Nevertheless, Strike had an incurable habit of thoroughness. It would no more have occurred to him to skimp on the interview than to spend the day lying in his underpants on his camp bed, smoking. Both by inclination and by training, because he owed himself respect quite as much as the client, he proceeded with the meticulousness for which, in the army, he had been both feted and detested.

“Can we back up briefly and go through the day preceding her death? What time did you arrive for work?”

“Nine, same as always. Took over from Colin.”

“Do you keep a log of who goes in and out of the building?”

“Yeah, we sign everyone in and out, ’cept residents. There’s a book at the desk.”

“Can you remember who went in and out that day?”

Wilson hesitated.

“John Bristow came to see his sister early that morning, didn’t he?” prompted Strike. “But she’d told you not to let him up?”

“He’s told you that, has he?” asked Wilson, looking faintly relieved. “Yeah, she did. But I felt sorry for the man, y’know? He had a contrac’ to give back to her; he was worried about it, so I let him go up.”

“Had anyone else come into the building that you know of?”

“Yeah, Lechsinka was already there. She’s one of the cleaners. She always arrives at seven; she was mopping the stairwell when I got in. Nobody else came until the guy from the security comp’ny, to service the alarms. We get it done every six months. He musta come around nine forty; something like that.”

“Was this someone you knew, the man from the security firm?”

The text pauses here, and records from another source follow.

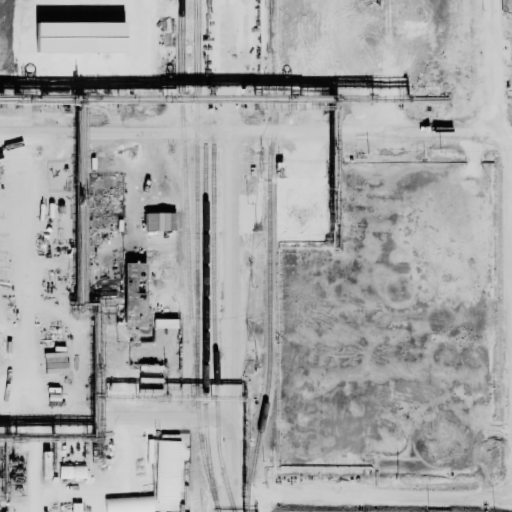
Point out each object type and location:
road: (144, 13)
building: (78, 35)
road: (498, 75)
railway: (278, 90)
road: (118, 133)
road: (236, 192)
railway: (197, 194)
building: (160, 221)
railway: (269, 256)
railway: (189, 257)
building: (134, 294)
building: (165, 323)
railway: (205, 328)
railway: (216, 329)
building: (110, 456)
building: (168, 470)
building: (72, 471)
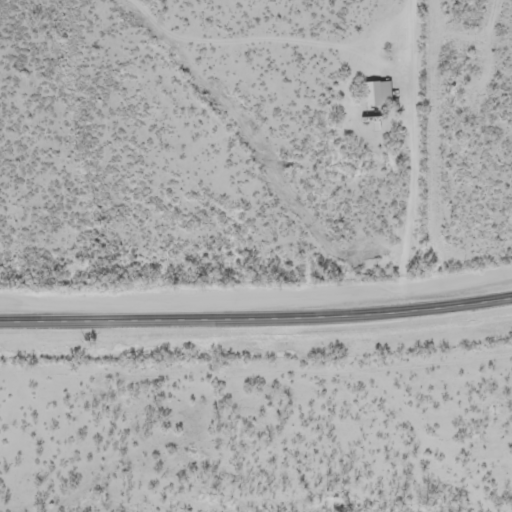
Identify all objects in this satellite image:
building: (376, 93)
road: (253, 150)
road: (410, 154)
road: (256, 318)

“No, he was a new guy. Very young. They always send someone diff’rent. Missus Bestigui and Lula were still at home, so I let him into the middle flat, and showed him where the control panel was an’ got him started. Lula went out while I was still in there, showin’ the guy the fuse box an’ the panic buttons.”

“You saw her go out, did you?”

“Yeah, she passed the open door.”

“Did she say hello?”

“No.”

“You said she usually did?”

“I don’t think she noticed me. She looked like she was in a hurry. She was going to see her sick mother.”

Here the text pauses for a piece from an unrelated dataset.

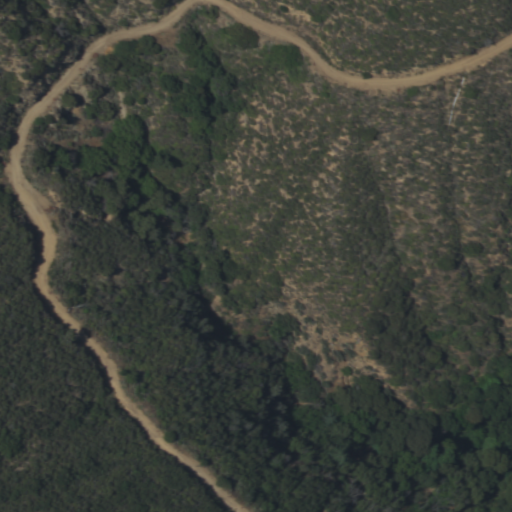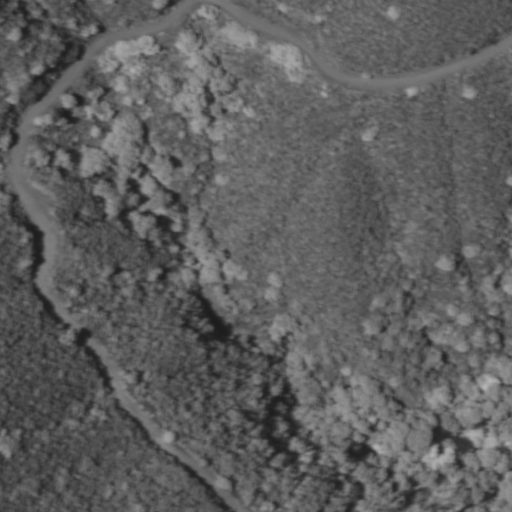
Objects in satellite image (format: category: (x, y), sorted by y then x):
road: (51, 93)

“How d’you know, if she didn’t speak to you?”

“Inquest,” said Wilson succinctly. “After I’d shown the security guy where everything was, I went back downstairs, an’ after Missus Bestigui went out, I let him into their flat to check that system too. He didn’t need me tuh stay with him there; the positions of the fuse boxes and panic buttons are the same in all the flats.”

“Where was Mr. Bestigui?”

“He’d already left for work. Eight he leaves, every day.”

Three men in hard hats and fluorescent yellow jackets entered the café and sat at a neighboring table, newspapers under their arms, work boots clogged with filth.

“How long would you say you were away from the desk each time you were with the security guy?”

“Mebbe five minutes in the middle flat,” said Wilson. “A minute each for the others.”

“When did the security guy leave?”

“Late morning. I can’t remember exactly.”

“But you’re sure he left?”

“Oh yeah.”

“Anyone else visit?”

“There was a few deliveries, but it was quiet compared to how the rest of the week had been.”

“Earlier in the week had been busy, had it?”

“Yeah, we’d had a lot of coming and going, because of Deeby Macc arriving from LA. People from the production company were in and out of Flat Two, checking the place was set up for him, filling up the fridge and that.”

“Can you remember what deliveries there were that day?”

“Packages for Macc an’ Lula. An’ roses—I helped the guy up with them, because they come in a massive,” Wilson placed his large hands apart to show the size, “a huh-uge vase, and we set ’em up on a table in the hallway of Flat Two. That’s the roses that got smashed.”

“You said that caused trouble; what did you mean?”